JOHN KEITH WASSON: Well, that’s the thing: There’s a very clear distinction between the two. Prostitution is, in theory, a girl or guy who is choosing, to participate in offering sex for money at their own volition. Then you have sex trafficking, which is any minor who’s involved, who’s selling sex for money. And whoever is aiding or working with that child to buy or sell sex is committing a crime. And that kid is a victim of sex trafficking. And for anybody who’s over 18, it’s trafficking if they are tricked into selling sex through force fraud or coercion. So then there is the question of, ‘is it hard to define, force fraud and coercion?’ What we’ve found is actually, it’s really not. It’s quite clear if there is a girl who’s working and making zero dollars with someone who is clearly benefiting from her selling her body, something is going on there that is force, fraud or coercion. The difficulty is sometimes the trafficking victims don’t even realize at that moment that they are victims. And that’s where the challenge is and where a lot of the work has to happen.

JANE WELLS: We also filmed in Sweden where the Swedish have a broader sense of what sex trafficking is than most people do in this country. They look at a continuum of harm in the lifetime of someone who’s worked in prostitution. So it might be that right now, at this moment in time somebody doesn’t self-identify as a victim and doesn’t believe they are being trafficked. But it could be that they were under pimp control in the past, or it could be that later on in their life they might be threatened or forced to continue sex work and be very damaged by the process. That view means that anybody in the sex industry is certainly very susceptible, if not already partaking in sex trafficking. I found that argument to be incredibly compelling to me, especially in relation to Danielle, because we’re working with her a decade after she came out of the life and she’s still experiencing and re-experiencing a tremendous amount of trauma now.

NEWSHOUR: Were there aspects of sex trafficking that you didn’t get to address that you would have liked to explore more?

JANE WELLS: Well, I think one of them is the socioeconomic factors that make people more vulnerable to the manipulation that comes from pimps. And that can be runaway children, homelessness, hunger, and other factors. We weren’t able to touch deeply on that and that’s a huge factor. I think that there is a statistic out there that 30 percent of runaway youths will have some sort of encounter with the trafficking industry within 48 hours of leaving home. So just by the nature of being a runaway, of being hungry, of being on the streets, there’s this huge vulnerability there that pimps and traffickers can prey on. Also we didn’t have any male victims, boy victims. And the perception all along tends to be that the boys and men don’t have pimps. And when we were finishing the film, we did film a former male prostitute and he did have pimps. So there’s just so much more going on out there.

JOHN KEITH WASSON: Our goal is just to begin the dialogue. We realize that 20 films about this subject matter have to be made because there’s so much detail. It’s a very complex crime that’s going on. And slowly, I think we’re figuring out as Americans that it’s happening here, and it is our fellow Americans who are falling prey.

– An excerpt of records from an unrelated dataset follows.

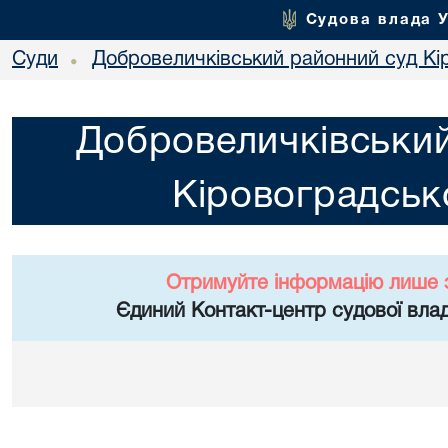
Судова влада 
Суди
Добровеличківський районний суд Кір
•
Добровеличківський
Кіровоградсько
Отримуйте інформацію лише 
Єдиний Контакт-центр судової влад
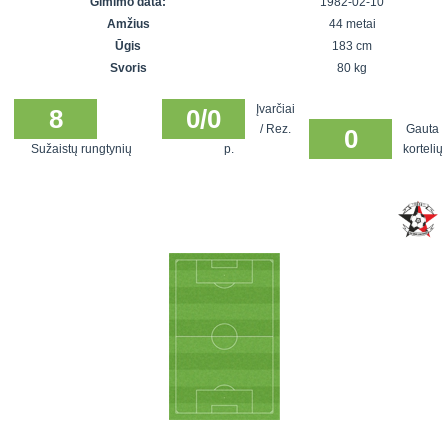
Gimimo data:
1982-02-10
7x7 vasaros
Euro2016
VRFS Futsal
Amžius
44 metai
lyga
Vilnius
Cup
Ūgis
183 cm
Lyga 8x8
Aukštaitijos
Svoris
80 kg
Įmonių lyga
senjorų
Įvarčiai
SFL rudens
8
0/0
čempionatas
/ Rez.
Gauta
0
taurė
Sužaistų rungtynių
p.
kortelių
Snaigės taurė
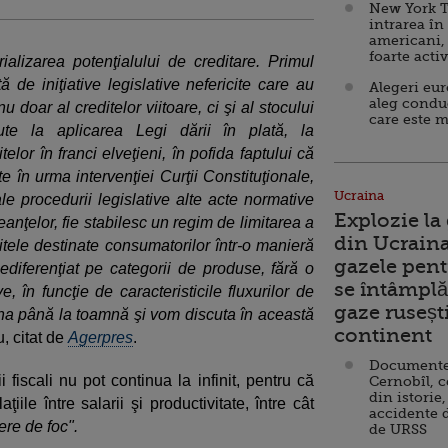
New York T
intrarea în
americani,
foarte acti
ializarea potenţialului de creditare. Primul
tă de iniţiative legislative nefericite care au
Alegeri eu
aleg condu
nu doar al creditelor viitoare, ci şi al stocului
care este m
rute la aplicarea Legi dării în plată, la
elor în franci elveţieni, în pofida faptului că
e în urma intervenţiei Curţii Constituţionale,
Ucraina
 ale procedurii legislative alte acte normative
Explozie la
anţelor, fie stabilesc un regim de limitarea a
din Ucraina
itele destinate consumatorilor într-o manieră
gazele pent
ediferenţiat pe categorii de produse, fără o
se întâmplă 
, în funcţie de caracteristicile fluxurilor de
gaze ruseșt
na până la toamnă şi vom discuta în această
continent
u, citat de
Agerpres
.
Documente d
 fiscali nu pot continua la infinit, pentru că
Cernobîl, c
din istorie,
laţiile între salarii şi productivitate, între cât
accidente 
ere de foc".
de URSS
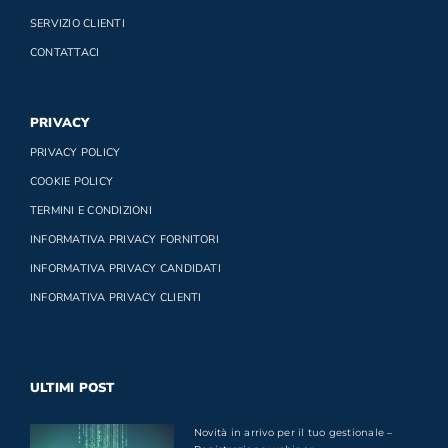
SERVIZIO CLIENTI
CONTATTACI
PRIVACY
PRIVACY POLICY
COOKIE POLICY
TERMINI E CONDIZIONI
INFORMATIVA PRIVACY FORNITORI
INFORMATIVA PRIVACY CANDIDATI
INFORMATIVA PRIVACY CLIENTI
ULTIMI POST
Novità in arrivo per il tuo gestionale –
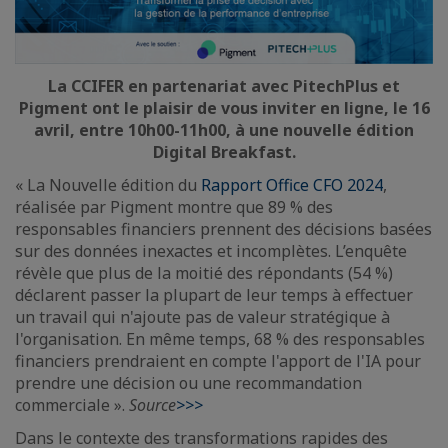
La CCIFER en partenariat avec PitechPlus
et
Pigment ont le plaisir de vous inviter en ligne, le 16
avril, entre 10h00-11h00, à une nouvelle édition
Digital Breakfast.
« La Nouvelle édition du
Rapport Office CFO 2024
,
réalisée par Pigment montre que 89 % des
responsables financiers prennent des décisions basées
sur des données inexactes et incomplètes. L’enquête
révèle que plus de la moitié des répondants (54 %)
déclarent passer la plupart de leur temps à effectuer
un travail qui n'ajoute pas de valeur stratégique à
l'organisation. En même temps, 68 % des responsables
financiers prendraient en compte l'apport de l'IA pour
prendre une décision ou une recommandation
commerciale ».
Source
>>>
Dans le contexte des transformations rapides des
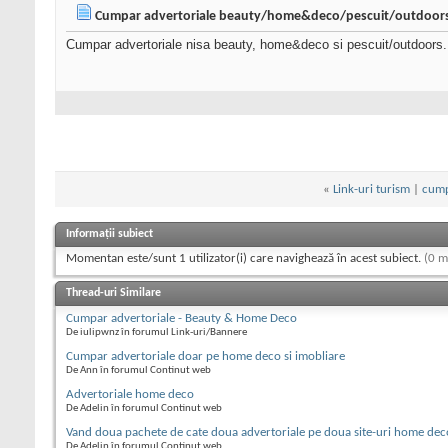
Cumpar advertoriale beauty/home&deco/pescuit/outdoor
Cumpar advertoriale nisa beauty, home&deco si pescuit/outdoors.
«
Link-uri turism
|
cump
Informații subiect
Momentan este/sunt 1 utilizator(i) care navighează în acest subiect.
(0 m
Thread-uri Similare
Cumpar advertoriale - Beauty & Home Deco
De iulipwnz în forumul Link-uri/Bannere
Cumpar advertoriale doar pe home deco si imobliare
De Ann în forumul Continut web
Advertoriale home deco
De Adelin în forumul Continut web
Vand doua pachete de cate doua advertoriale pe doua site-uri home dec
De Adelin în forumul Continut web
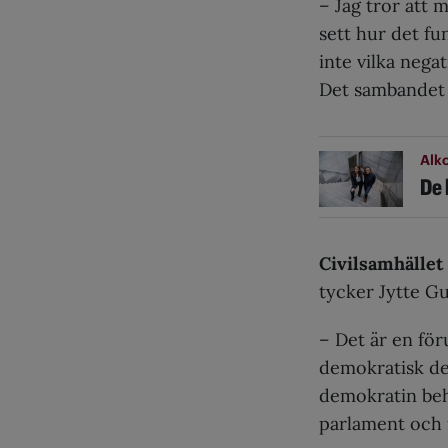
– Jag tror att 
sett hur det fu
inte vilka nega
Det sambandet s
Alk
De 
Civilsamhället
tycker Jytte Gu
– Det är en föru
demokratisk de
demokratin behö
parlament och 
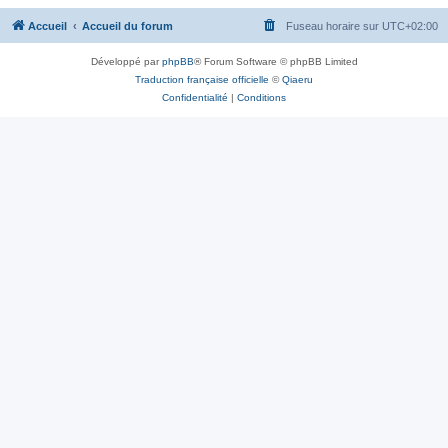
Accueil
Accueil du forum
Fuseau horaire sur
UTC+02:00
Développé par
phpBB
® Forum Software © phpBB Limited
Traduction française officielle
©
Qiaeru
Confidentialité
|
Conditions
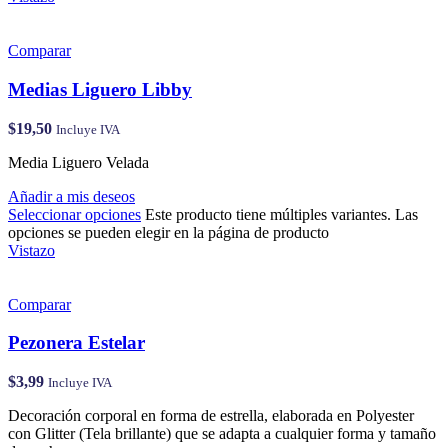
Comparar
Medias Liguero Libby
$
19,50
Incluye IVA
Media Liguero Velada
Añadir a mis deseos
Seleccionar opciones
Este producto tiene múltiples variantes. Las
opciones se pueden elegir en la página de producto
Vistazo
Comparar
Pezonera Estelar
$
3,99
Incluye IVA
Decoración corporal en forma de estrella, elaborada en Polyester
con Glitter (Tela brillante) que se adapta a cualquier forma y tamaño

In our own film, it would’ve been nice to explore perhaps just some of the non-stereotypical situations in the sex trafficking industry; for example, just showing that there are female pimps out there and that there are all sorts of people who are taking advantage of the industry.

NEWSHOUR: There’s now been a lot of media and public attention to sex trafficking around the Super Bowl – what effect do you think that has?

JOHN KEITH WASSON: The Super Bowl is an excellent entry point for people to learn about sex trafficking. It sheds light on this issue. But the reality is that it’s happening every day and everywhere in America. And so we want to certainly focus on it during the Super Bowl, but then keep in mind that it’s also happening elsewhere and everywhere — the other 364 days out of the year.

JANE WELLS: Because the Super Bowl is such a quintessential part of the American narrative, I think it’s also an excellent way to underscore that this is a domestic issue. Because there’s still a sense among Americans that it happens elsewhere, not right here at home.